Olivia looked up to see three men rushing toward her
desk. Two were tall, dark, one with a cane and one with his arm in a sling. The
other was lanky, blond, and old beyond his twenty years. The Hunter men had
arrived. David, his older brother Max, and Tom, who looked as if he’d been
crying. David had let the question fly across the bullpen and two detectives
had already grabbed him and were trying to hold him back.

“It’s okay,” she called to the detectives. “Let him
go.” Olivia hung her head for a minute, digging deep for the energy to do her
job and be the friend they’d need.
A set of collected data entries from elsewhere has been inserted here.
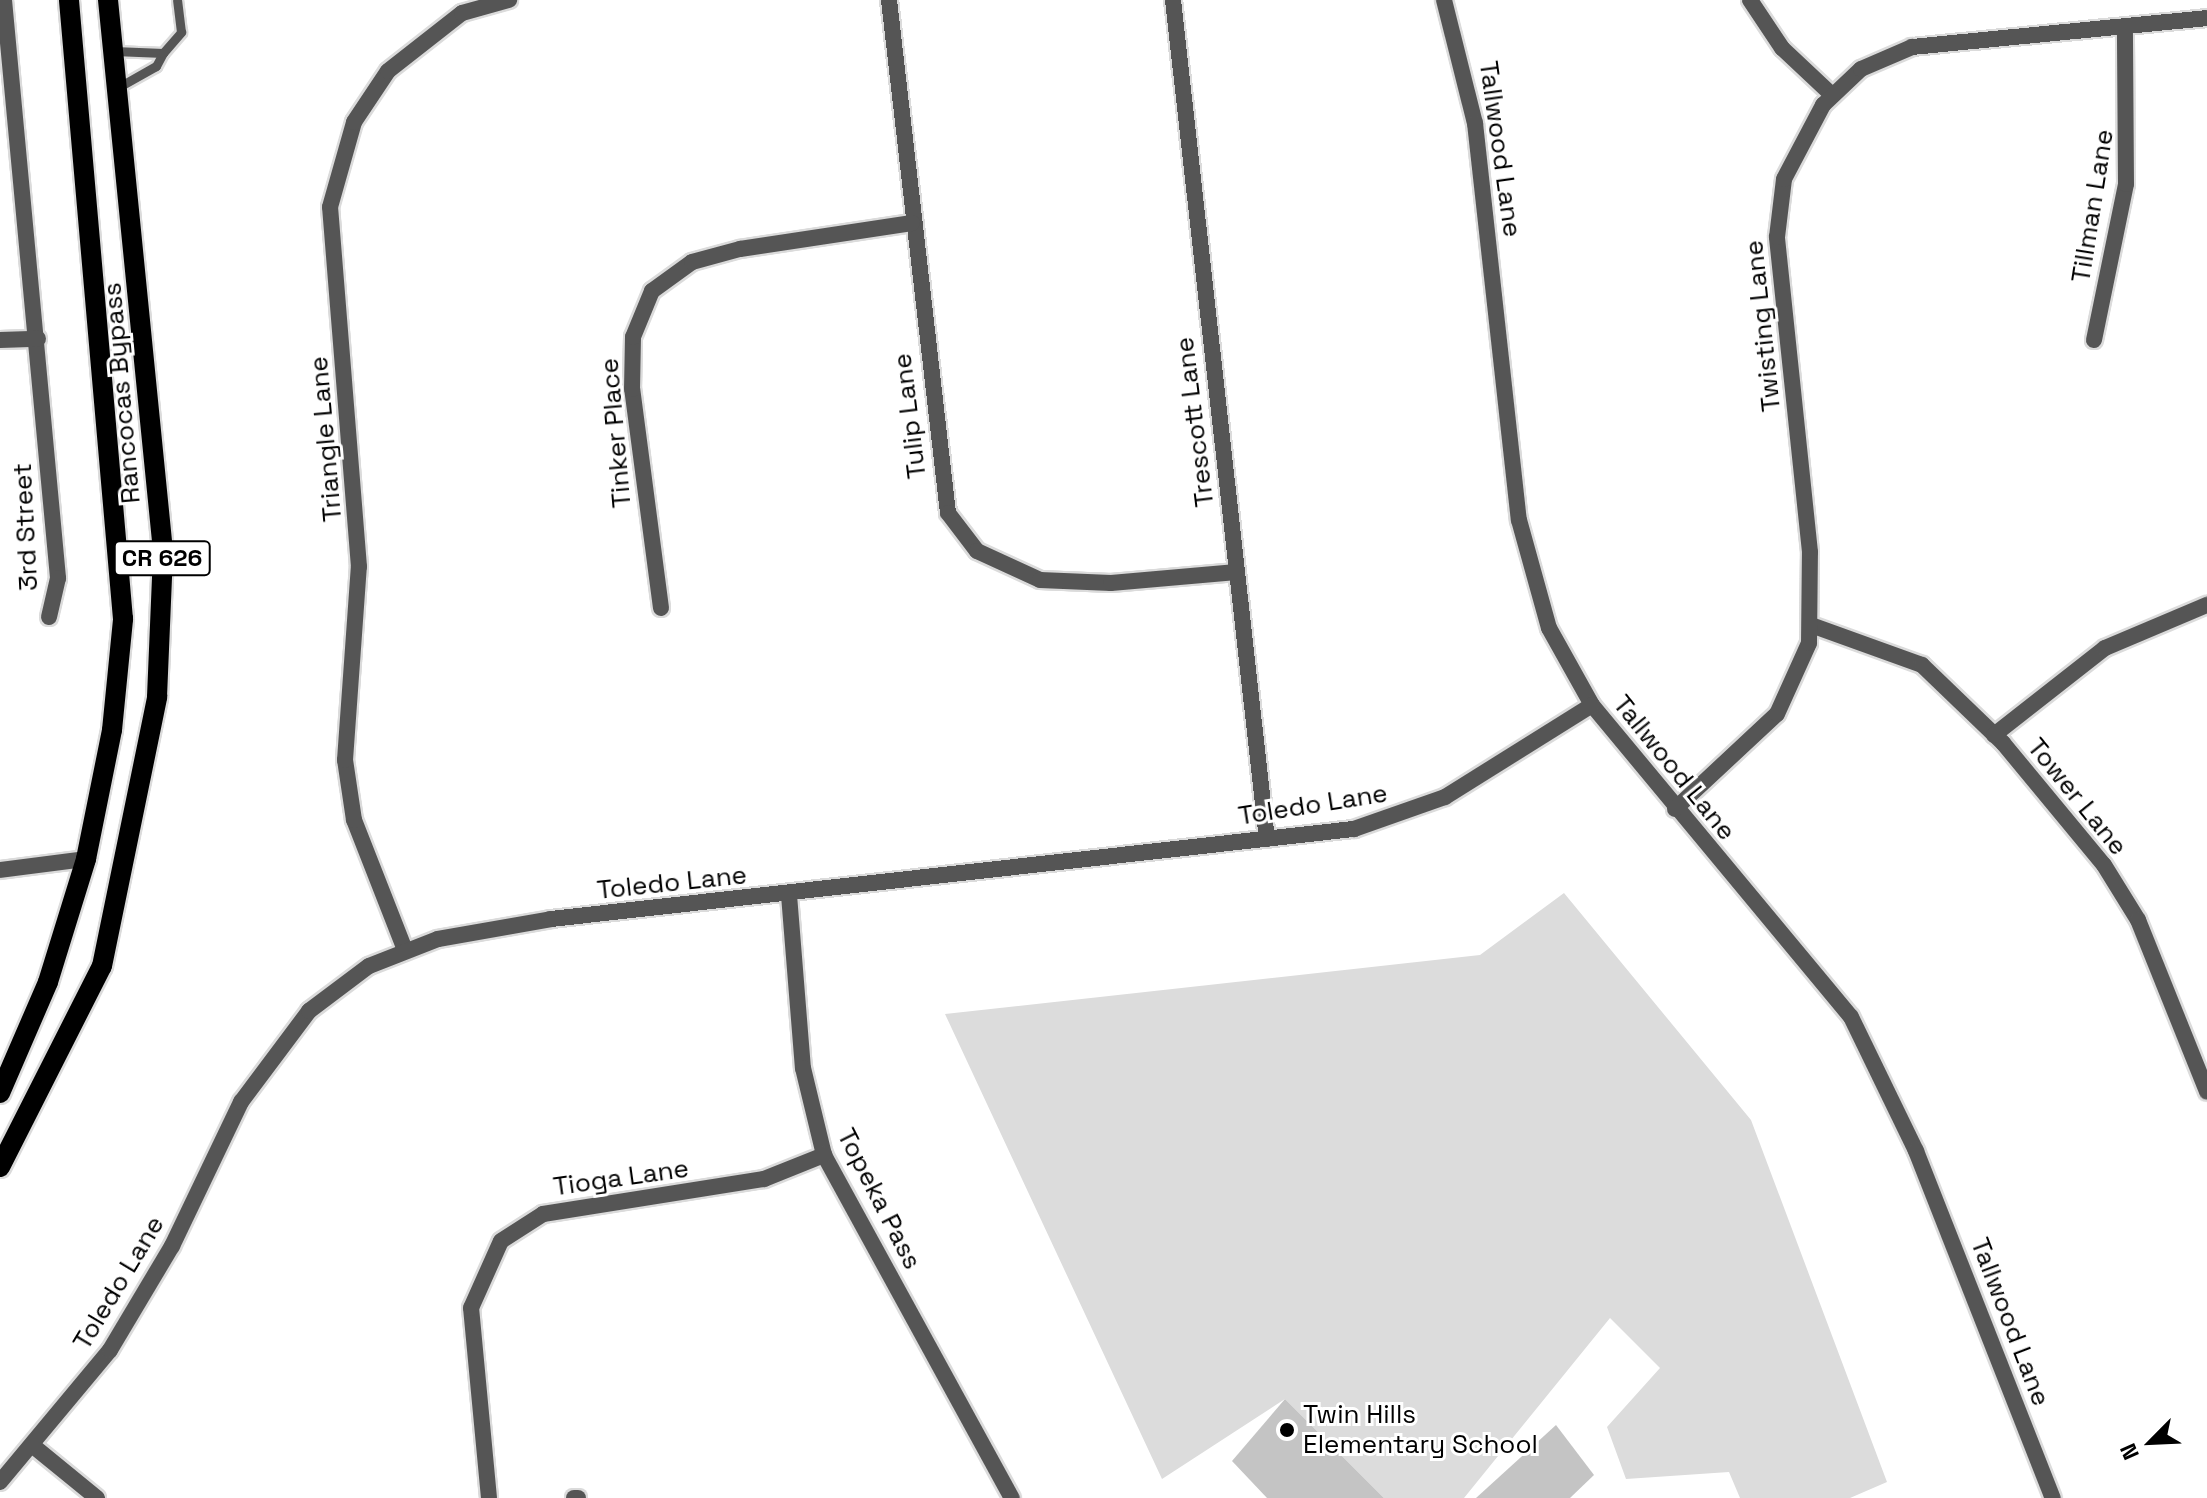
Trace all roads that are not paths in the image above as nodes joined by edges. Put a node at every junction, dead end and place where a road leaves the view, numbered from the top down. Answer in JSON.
{"nodes":[{"id":1,"x":4,"y":0,"type":"edge"},
{"id":2,"x":69,"y":0,"type":"edge"},
{"id":3,"x":108,"y":0,"type":"edge"},
{"id":4,"x":177,"y":0,"type":"edge"},
{"id":5,"x":509,"y":0,"type":"edge"},
{"id":6,"x":889,"y":0,"type":"edge"},
{"id":7,"x":1173,"y":0,"type":"edge"},
{"id":8,"x":1444,"y":0,"type":"edge"},
{"id":9,"x":1750,"y":0,"type":"edge"},
{"id":10,"x":2207,"y":18,"type":"edge"},
{"id":11,"x":2125,"y":29,"type":"junction"},
{"id":12,"x":113,"y":51,"type":"junction"},
{"id":13,"x":163,"y":53,"type":"junction"},
{"id":14,"x":117,"y":88,"type":"junction"},
{"id":15,"x":1832,"y":95,"type":"junction"},
{"id":16,"x":912,"y":223,"type":"junction"},
{"id":17,"x":38,"y":339,"type":"junction"},
{"id":18,"x":0,"y":340,"type":"edge"},
{"id":19,"x":2094,"y":340,"type":"dead end"},
{"id":20,"x":1237,"y":572,"type":"junction"},
{"id":21,"x":2207,"y":605,"type":"edge"},
{"id":22,"x":661,"y":608,"type":"dead end"},
{"id":23,"x":49,"y":617,"type":"dead end"},
{"id":24,"x":1811,"y":625,"type":"junction"},
{"id":25,"x":1592,"y":705,"type":"junction"},
{"id":26,"x":1994,"y":735,"type":"junction"},
{"id":27,"x":1675,"y":809,"type":"junction"},
{"id":28,"x":1267,"y":839,"type":"junction"},
{"id":29,"x":86,"y":859,"type":"junction"},
{"id":30,"x":0,"y":870,"type":"edge"},
{"id":31,"x":789,"y":895,"type":"junction"},
{"id":32,"x":405,"y":950,"type":"junction"},
{"id":33,"x":1,"y":1092,"type":"edge"},
{"id":34,"x":2207,"y":1092,"type":"edge"},
{"id":35,"x":824,"y":1155,"type":"junction"},
{"id":36,"x":0,"y":1167,"type":"edge"},
{"id":37,"x":32,"y":1445,"type":"junction"},
{"id":38,"x":0,"y":1482,"type":"edge"},
{"id":39,"x":97,"y":1498,"type":"edge"},
{"id":40,"x":489,"y":1498,"type":"edge"},
{"id":41,"x":1012,"y":1498,"type":"edge"},
{"id":42,"x":2053,"y":1498,"type":"edge"}],
"edges":[{"from":1,"to":17,"type":"street","name":"3rd Street"},
{"from":2,"to":29,"type":"main road","name":"Rancocas Bypass","number":"CR 626"},
{"from":3,"to":12,"type":"main road","name":"Rancocas Bypass","number":"CR 626"},
{"from":4,"to":13,"type":"lane"},
{"from":5,"to":32,"type":"street","name":"Triangle Lane"},
{"from":6,"to":16,"type":"street","name":"Tulip Lane"},
{"from":7,"to":20,"type":"street","name":"Trescott Lane"},
{"from":8,"to":25,"type":"street","name":"Tallwood Lane"},
{"from":9,"to":15,"type":"street"},
{"from":10,"to":11,"type":"street","name":"Twisting Lane"},
{"from":11,"to":15,"type":"street","name":"Twisting Lane"},
{"from":11,"to":19,"type":"street","name":"Tillman Lane"},
{"from":12,"to":13,"type":"lane"},
{"from":12,"to":14,"type":"main road","name":"Rancocas Bypass","number":"CR 626"},
{"from":13,"to":14,"type":"lane"},
{"from":14,"to":36,"type":"main road","name":"Rancocas Bypass","number":"CR 626"},
{"from":15,"to":24,"type":"street","name":"Twisting Lane"},
{"from":16,"to":20,"type":"street","name":"Tulip Lane"},
{"from":16,"to":22,"type":"street","name":"Tinker Place"},
{"from":17,"to":18,"type":"street"},
{"from":17,"to":23,"type":"street","name":"3rd Street"},
{"from":20,"to":28,"type":"street","name":"Trescott Lane"},
{"from":21,"to":26,"type":"street"},
{"from":24,"to":26,"type":"street","name":"Tower Lane"},
{"from":24,"to":27,"type":"street","name":"Twisting Lane"},
{"from":25,"to":27,"type":"street","name":"Tallwood Lane"},
{"from":25,"to":28,"type":"street","name":"Toledo Lane"},
{"from":26,"to":34,"type":"street","name":"Tower Lane"},
{"from":27,"to":42,"type":"street","name":"Tallwood Lane"},
{"from":28,"to":31,"type":"street","name":"Toledo Lane"},
{"from":29,"to":30,"type":"street"},
{"from":29,"to":33,"type":"main road","name":"Rancocas Bypass","number":"CR 626"},
{"from":31,"to":32,"type":"street","name":"Toledo Lane"},
{"from":31,"to":35,"type":"street","name":"Topeka Pass"},
{"from":32,"to":37,"type":"street","name":"Toledo Lane"},
{"from":35,"to":40,"type":"street","name":"Tioga Lane"},
{"from":35,"to":41,"type":"street","name":"Topeka Pass"},
{"from":37,"to":38,"type":"street","name":"Toledo Lane"},
{"from":37,"to":39,"type":"street"}]}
She rose and met each man’s eyes in turn.
“We don’t know where she is, but we know who took her. Come on, I’ll tell you what
I can.”

She led them to the same small room she and Eve had
used when talking to the real Kurt Buckland’s boss at the
Mirror
only
the day before. “Sit, please. I don’t have the energy to keep looking up at the
three of you.” It wasn’t a quip, wasn’t a joke. It was the weary truth, and the
men sat, Max between them.

“We want to know what’s going on,” Max said with quiet
authority. The older brother and Tom’s stepfather, he’d clearly taken charge.
“Now.”

“Of course. How’s your arm and head?” she asked David,
taking charge back.

“Fractured and pounding,” he said between his teeth.
“You know my brother Max.”

She met Max’s steel-gray eyes, identical to David’s.
“I met you at Mia’s wedding. All right, here’s what I know. First, we took Dell
Farmer into custody last night after he tried to kill Eve and one of our
detectives.”

“Farmer ran David off the road,” Max said, but Olivia
shook her head.

“No, he did lots of other really bad stuff, but that
wasn’t Farmer.”

David had gone white beneath his winter tan. “If
Farmer’s in jail, then it’s this… Shadowland guy.”

Olivia nodded. “Yes. We had Eve en route to a safe
house when she was taken.”

David surged to his feet. “How did this happen?
Webster promised he’d watch her.”

“Sit down, David,” Olivia commanded, and vibrating
with fear and rage, he obeyed. “Noah was at the scene of another homicide.”

David looked ill. “Six. That was number six.”